Exercise
Reproduce the data below line for line, without changing a single character.

Dataset rows
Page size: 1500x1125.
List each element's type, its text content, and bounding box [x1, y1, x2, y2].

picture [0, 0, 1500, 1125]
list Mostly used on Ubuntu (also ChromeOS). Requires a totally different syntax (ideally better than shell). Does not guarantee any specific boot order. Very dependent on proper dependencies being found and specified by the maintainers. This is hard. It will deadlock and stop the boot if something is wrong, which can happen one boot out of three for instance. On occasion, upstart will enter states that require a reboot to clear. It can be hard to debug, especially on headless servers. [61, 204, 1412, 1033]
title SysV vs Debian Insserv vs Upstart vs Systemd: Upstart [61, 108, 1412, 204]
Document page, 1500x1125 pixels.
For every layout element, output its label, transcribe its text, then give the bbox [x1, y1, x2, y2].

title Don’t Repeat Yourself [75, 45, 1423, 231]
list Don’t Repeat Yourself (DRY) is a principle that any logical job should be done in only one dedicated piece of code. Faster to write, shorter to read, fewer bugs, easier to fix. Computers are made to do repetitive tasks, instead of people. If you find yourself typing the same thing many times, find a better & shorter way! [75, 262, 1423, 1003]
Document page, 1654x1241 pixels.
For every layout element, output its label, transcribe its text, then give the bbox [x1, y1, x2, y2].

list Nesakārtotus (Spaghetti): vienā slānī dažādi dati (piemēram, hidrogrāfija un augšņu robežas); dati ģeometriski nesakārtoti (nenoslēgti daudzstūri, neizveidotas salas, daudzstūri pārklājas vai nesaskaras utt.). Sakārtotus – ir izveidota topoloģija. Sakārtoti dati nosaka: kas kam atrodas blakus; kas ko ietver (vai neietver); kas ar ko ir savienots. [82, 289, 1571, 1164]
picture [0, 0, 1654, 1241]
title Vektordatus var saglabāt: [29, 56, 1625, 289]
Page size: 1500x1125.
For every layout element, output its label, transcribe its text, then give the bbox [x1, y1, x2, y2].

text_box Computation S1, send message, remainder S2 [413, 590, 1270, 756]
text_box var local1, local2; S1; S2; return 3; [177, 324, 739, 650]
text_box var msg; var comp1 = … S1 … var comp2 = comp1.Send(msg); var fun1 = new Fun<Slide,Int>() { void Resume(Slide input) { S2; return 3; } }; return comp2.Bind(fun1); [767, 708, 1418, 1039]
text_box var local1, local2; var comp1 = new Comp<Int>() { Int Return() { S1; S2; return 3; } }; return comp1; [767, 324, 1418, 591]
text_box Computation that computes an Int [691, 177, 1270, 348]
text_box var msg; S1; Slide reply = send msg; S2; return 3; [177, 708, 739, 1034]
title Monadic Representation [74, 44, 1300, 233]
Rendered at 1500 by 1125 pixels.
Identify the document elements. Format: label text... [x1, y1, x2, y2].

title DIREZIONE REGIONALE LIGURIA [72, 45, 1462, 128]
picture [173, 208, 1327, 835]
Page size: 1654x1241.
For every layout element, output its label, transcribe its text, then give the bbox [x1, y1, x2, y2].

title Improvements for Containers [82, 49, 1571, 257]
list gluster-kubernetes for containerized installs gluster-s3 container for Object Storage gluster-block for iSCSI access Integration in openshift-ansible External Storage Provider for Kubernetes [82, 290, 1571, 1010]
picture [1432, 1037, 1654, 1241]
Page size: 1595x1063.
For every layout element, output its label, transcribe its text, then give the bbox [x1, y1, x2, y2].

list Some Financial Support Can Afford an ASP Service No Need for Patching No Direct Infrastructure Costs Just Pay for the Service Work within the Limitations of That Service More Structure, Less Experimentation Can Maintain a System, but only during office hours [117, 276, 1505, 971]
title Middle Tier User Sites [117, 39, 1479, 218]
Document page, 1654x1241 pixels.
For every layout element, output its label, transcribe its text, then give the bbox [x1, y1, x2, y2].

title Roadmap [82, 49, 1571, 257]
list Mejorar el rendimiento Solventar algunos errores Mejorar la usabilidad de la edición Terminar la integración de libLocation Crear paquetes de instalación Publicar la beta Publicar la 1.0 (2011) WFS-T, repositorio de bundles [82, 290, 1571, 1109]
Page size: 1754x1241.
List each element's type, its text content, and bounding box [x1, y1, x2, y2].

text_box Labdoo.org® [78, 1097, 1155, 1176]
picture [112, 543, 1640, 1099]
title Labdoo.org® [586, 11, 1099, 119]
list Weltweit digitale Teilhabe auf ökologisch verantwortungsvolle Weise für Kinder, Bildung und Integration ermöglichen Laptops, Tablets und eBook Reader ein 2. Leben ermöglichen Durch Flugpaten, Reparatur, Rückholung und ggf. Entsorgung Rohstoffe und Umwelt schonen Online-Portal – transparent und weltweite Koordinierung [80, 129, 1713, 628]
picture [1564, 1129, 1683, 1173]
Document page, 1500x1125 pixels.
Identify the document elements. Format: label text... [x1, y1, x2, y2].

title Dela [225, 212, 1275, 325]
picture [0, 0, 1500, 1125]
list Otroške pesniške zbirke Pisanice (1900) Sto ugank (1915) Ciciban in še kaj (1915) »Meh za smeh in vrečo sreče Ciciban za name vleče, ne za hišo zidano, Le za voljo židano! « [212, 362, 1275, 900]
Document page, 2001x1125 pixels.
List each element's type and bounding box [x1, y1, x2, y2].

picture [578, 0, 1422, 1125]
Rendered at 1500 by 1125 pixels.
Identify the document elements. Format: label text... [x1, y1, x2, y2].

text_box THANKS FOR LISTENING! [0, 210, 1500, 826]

Full answer
Page size: 1500x1125.
List each element's type, its text content, and bounding box [x1, y1, x2, y2].

picture [0, 0, 1500, 1125]
list Mostly used on Ubuntu (also ChromeOS). Requires a totally different syntax (ideally better than shell). Does not guarantee any specific boot order. Very dependent on proper dependencies being found and specified by the maintainers. This is hard. It will deadlock and stop the boot if something is wrong, which can happen one boot out of three for instance. On occasion, upstart will enter states that require a reboot to clear. It can be hard to debug, especially on headless servers. [61, 204, 1412, 1033]
title SysV vs Debian Insserv vs Upstart vs Systemd: Upstart [61, 108, 1412, 204]
Document page, 1500x1125 pixels.
For every layout element, output its label, transcribe its text, then give the bbox [x1, y1, x2, y2].

title Don’t Repeat Yourself [75, 45, 1423, 231]
list Don’t Repeat Yourself (DRY) is a principle that any logical job should be done in only one dedicated piece of code. Faster to write, shorter to read, fewer bugs, easier to fix. Computers are made to do repetitive tasks, instead of people. If you find yourself typing the same thing many times, find a better & shorter way! [75, 262, 1423, 1003]
Document page, 1654x1241 pixels.
For every layout element, output its label, transcribe its text, then give the bbox [x1, y1, x2, y2].

list Nesakārtotus (Spaghetti): vienā slānī dažādi dati (piemēram, hidrogrāfija un augšņu robežas); dati ģeometriski nesakārtoti (nenoslēgti daudzstūri, neizveidotas salas, daudzstūri pārklājas vai nesaskaras utt.). Sakārtotus – ir izveidota topoloģija. Sakārtoti dati nosaka: kas kam atrodas blakus; kas ko ietver (vai neietver); kas ar ko ir savienots. [82, 289, 1571, 1164]
picture [0, 0, 1654, 1241]
title Vektordatus var saglabāt: [29, 56, 1625, 289]
Page size: 1500x1125.
For every layout element, output its label, transcribe its text, then give the bbox [x1, y1, x2, y2].

text_box Computation S1, send message, remainder S2 [413, 590, 1270, 756]
text_box var local1, local2; S1; S2; return 3; [177, 324, 739, 650]
text_box var msg; var comp1 = … S1 … var comp2 = comp1.Send(msg); var fun1 = new Fun<Slide,Int>() { void Resume(Slide input) { S2; return 3; } }; return comp2.Bind(fun1); [767, 708, 1418, 1039]
text_box var local1, local2; var comp1 = new Comp<Int>() { Int Return() { S1; S2; return 3; } }; return comp1; [767, 324, 1418, 591]
text_box Computation that computes an Int [691, 177, 1270, 348]
text_box var msg; S1; Slide reply = send msg; S2; return 3; [177, 708, 739, 1034]
title Monadic Representation [74, 44, 1300, 233]
Rendered at 1500 by 1125 pixels.
Identify the document elements. Format: label text... [x1, y1, x2, y2].

title DIREZIONE REGIONALE LIGURIA [72, 45, 1462, 128]
picture [173, 208, 1327, 835]
Page size: 1654x1241.
For every layout element, output its label, transcribe its text, then give the bbox [x1, y1, x2, y2].

title Improvements for Containers [82, 49, 1571, 257]
list gluster-kubernetes for containerized installs gluster-s3 container for Object Storage gluster-block for iSCSI access Integration in openshift-ansible External Storage Provider for Kubernetes [82, 290, 1571, 1010]
picture [1432, 1037, 1654, 1241]
Page size: 1595x1063.
For every layout element, output its label, transcribe its text, then give the bbox [x1, y1, x2, y2].

list Some Financial Support Can Afford an ASP Service No Need for Patching No Direct Infrastructure Costs Just Pay for the Service Work within the Limitations of That Service More Structure, Less Experimentation Can Maintain a System, but only during office hours [117, 276, 1505, 971]
title Middle Tier User Sites [117, 39, 1479, 218]
Document page, 1654x1241 pixels.
For every layout element, output its label, transcribe its text, then give the bbox [x1, y1, x2, y2].

title Roadmap [82, 49, 1571, 257]
list Mejorar el rendimiento Solventar algunos errores Mejorar la usabilidad de la edición Terminar la integración de libLocation Crear paquetes de instalación Publicar la beta Publicar la 1.0 (2011) WFS-T, repositorio de bundles [82, 290, 1571, 1109]
Page size: 1754x1241.
List each element's type, its text content, and bounding box [x1, y1, x2, y2].

text_box Labdoo.org® [78, 1097, 1155, 1176]
picture [112, 543, 1640, 1099]
title Labdoo.org® [586, 11, 1099, 119]
list Weltweit digitale Teilhabe auf ökologisch verantwortungsvolle Weise für Kinder, Bildung und Integration ermöglichen Laptops, Tablets und eBook Reader ein 2. Leben ermöglichen Durch Flugpaten, Reparatur, Rückholung und ggf. Entsorgung Rohstoffe und Umwelt schonen Online-Portal – transparent und weltweite Koordinierung [80, 129, 1713, 628]
picture [1564, 1129, 1683, 1173]
Document page, 1500x1125 pixels.
Identify the document elements. Format: label text... [x1, y1, x2, y2].

title Dela [225, 212, 1275, 325]
picture [0, 0, 1500, 1125]
list Otroške pesniške zbirke Pisanice (1900) Sto ugank (1915) Ciciban in še kaj (1915) »Meh za smeh in vrečo sreče Ciciban za name vleče, ne za hišo zidano, Le za voljo židano! « [212, 362, 1275, 900]
Document page, 2001x1125 pixels.
List each element's type and bounding box [x1, y1, x2, y2].

picture [578, 0, 1422, 1125]
Rendered at 1500 by 1125 pixels.
Identify the document elements. Format: label text... [x1, y1, x2, y2].

text_box THANKS FOR LISTENING! [0, 210, 1500, 826]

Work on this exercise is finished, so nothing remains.